As described above, the molten copper mat fed to the converter is dispersed across the surface of the slag in the molten blister copper bath facing the vertical lances and mixed with the blister copper to form an unstable molten mat phase. The high velocity gas from the lance forms a foam / emulsion with the mat, where the mat is converted to blister copper, slag and gaseous sulfur dioxide. The newly formed blister copper moves existing blister copper from the furnace, slag flows toward one or more slag outlets, and gaseous sulfur dioxide is captured for further processing.

As the copper mat is oxidized, a large amount of heat develops. Ideally, the mat, oxygen and flux should be mixed so that only the heat necessary to support the oxidation reaction (ie oxidation of sulfur and iron in the mat) should be generated. However, it is very difficult, if not impossible, to maintain heat for this period of time, and excess heat is generally generated. However, these temperature peaks are unnecessary for the continuous oxidation of sulfur and iron in the mat and potentially damage the refractory to the furnace.

According to the present invention, molten blister copper temperature peaks generated during normal operation of a continuous, top-blown copper conversion are removed or controlled by adding a solid copper mat (grinded or scaled) to the molten blister copper. So that the temperature of the bath is reduced and maintained at an acceptable level. The solid copper mat can be added continuously or batchwise, and the solid copper mat is added in an amount sufficient to control (ie, reduce and / or maintain) the temperature of the bath. Such solid copper mats serve to maintain the temperature of the bath generally in a temperature range of about 1,100 to about 1,400 ° C, preferably about 1,200 to about 1,350 ° C. Solid copper mats produced in a separation furnace to produce solid copper mats, in particular molten copper mats for the converter, also serve as a source for further conversion furnace feeds without introducing unwanted impurities such as copper scrap or slag. Works.

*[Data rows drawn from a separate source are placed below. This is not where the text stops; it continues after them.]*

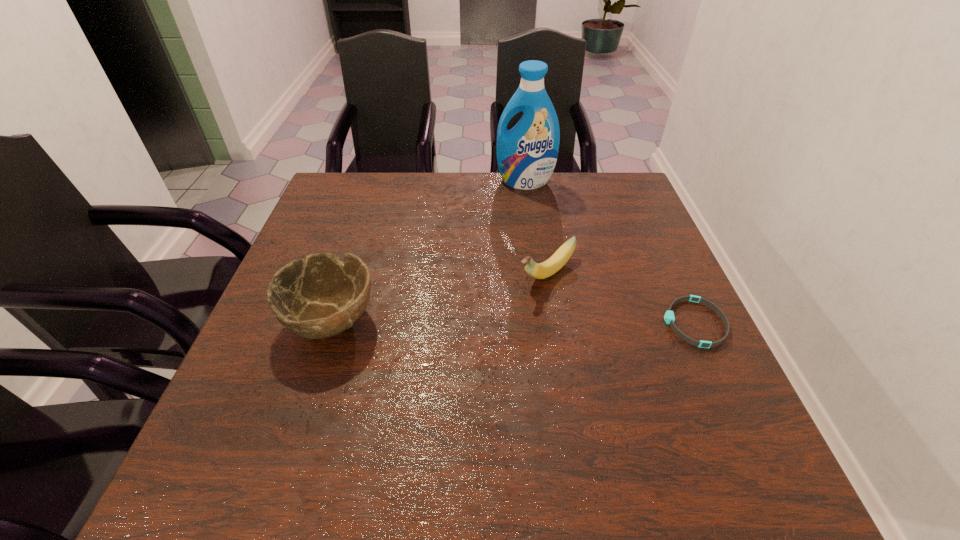
The image size is (960, 540). Find the location of `free area in between the wristband and the detergent`. free area in between the wristband and the detergent is located at coordinates (610, 252).

In order to click on vacant space that is in between the leftmost object and the tallest object in this screenshot , I will do `click(427, 251)`.

Find the location of `unoccupied position between the banana and the detergent`. unoccupied position between the banana and the detergent is located at coordinates (536, 227).

Locate an element on the screen. This screenshot has height=540, width=960. vacant space that is in between the banana and the wristband is located at coordinates (621, 298).

Where is `blank region between the leftmost object and the banana`? blank region between the leftmost object and the banana is located at coordinates (439, 297).

The width and height of the screenshot is (960, 540). Find the location of `object that ranks as the third closest to the farthest object`. object that ranks as the third closest to the farthest object is located at coordinates (319, 297).

Select which object is the closest to the detergent. Please provide its 2D coordinates. Your answer should be formatted as a tuple, i.e. [(x, y)], where the tuple contains the x and y coordinates of a point satisfying the conditions above.

[(543, 270)]

Locate an element on the screen. This screenshot has height=540, width=960. free location that satisfies the following two spatial constraints: 1. on the front side of the wristband; 2. on the buckle of the farthest object is located at coordinates (544, 323).

At what (x,y) coordinates should I click in order to perform the action: click on free space that satisfies the following two spatial constraints: 1. on the front side of the detergent; 2. on the buckle of the shortest object. Please return your answer as a coordinate pair (x, y). Image resolution: width=960 pixels, height=540 pixels. Looking at the image, I should click on (544, 323).

Where is `free location that satisfies the following two spatial constraints: 1. on the front side of the banana; 2. on the buckle of the shortest object`? free location that satisfies the following two spatial constraints: 1. on the front side of the banana; 2. on the buckle of the shortest object is located at coordinates (556, 323).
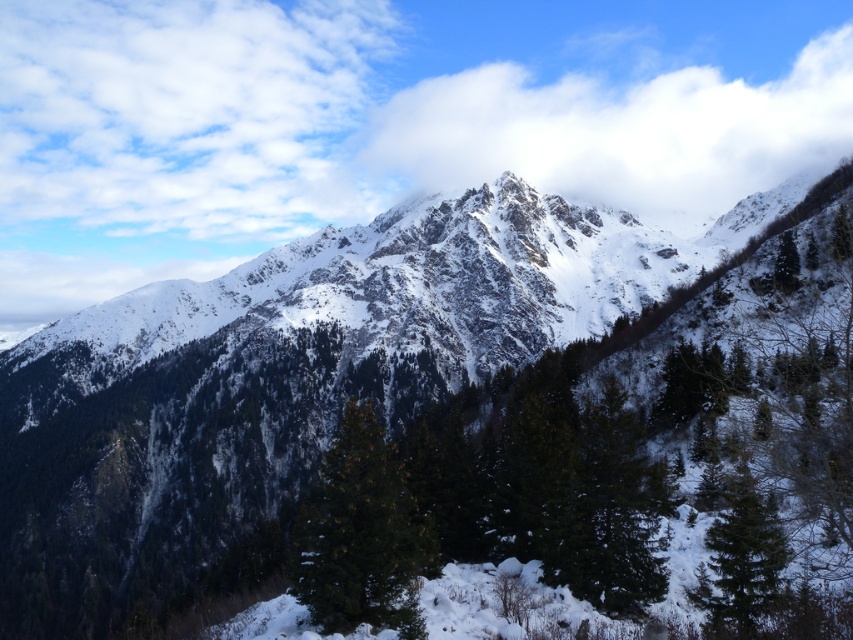
You are planning to take a photo of the green matte tree at center and the white fluffy cloud at upper center. Which object will appear bigger in the photo?

The white fluffy cloud at upper center will appear bigger in the photo because it has a larger size compared to the green matte tree at center.

You are an observer looking at the mountain landscape. You notice the white fluffy cloud at upper center and the green matte tree at lower right. Which object is positioned to the right side of the other?

The white fluffy cloud at upper center is to the right of the green matte tree at lower right.

You are standing at the origin point in the image, which is the bottom left corner. You want to reach the green textured pine tree at center. What are the coordinates of the direction you need to move towards?

The coordinates of the direction you need to move towards are approximately 0.836 in the x direction and 0.426 in the y direction, as the green textured pine tree at center is located at point (363, 534).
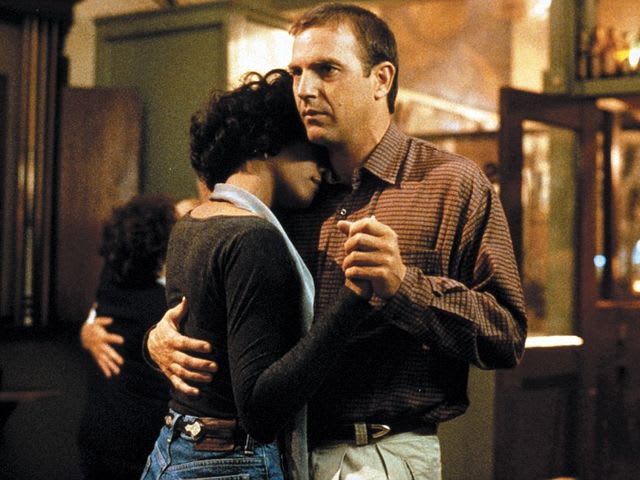
The image size is (640, 480). In order to click on door in this screenshot , I will do click(547, 369).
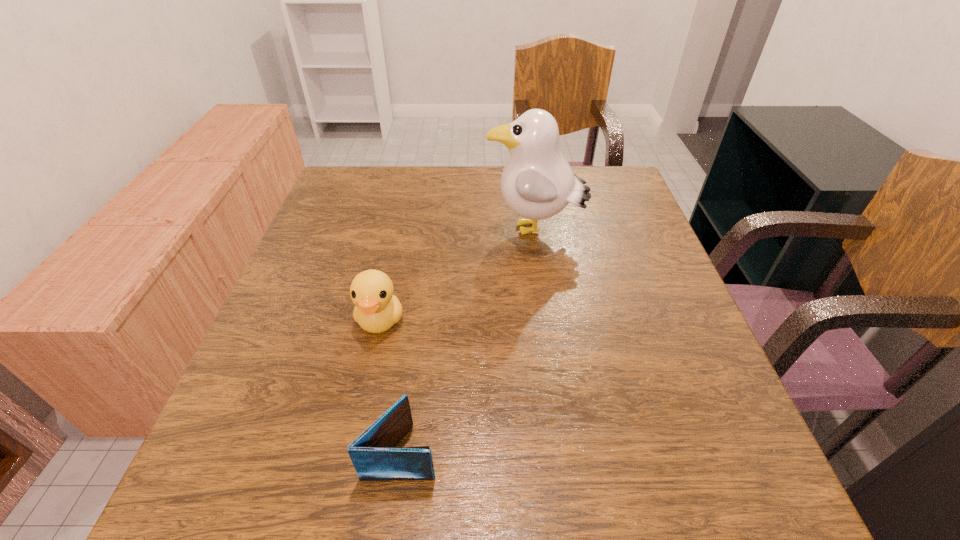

Solid copper mats are generally added to the converter in the form of cold (eg room temperature) particles that are ground to an average diameter of about 0.1 to 4 mm. These particles are added to the furnace in any conventional manner, for example through openings in the furnace loop, or through the lance if the particles are of sufficiently fine size as the powder produced by grinding. As pointed out above, these particles are preferably derived from molten copper mats cleaned in a separation furnace upstream of the continuous, top-blown copper conversion furnace, which mat is copper, iron, sulfur and various trace metals. And nonmetallic constituents. As the molten copper mat exits the separation furnace, it solidifies and the size is reduced by any conventional manner.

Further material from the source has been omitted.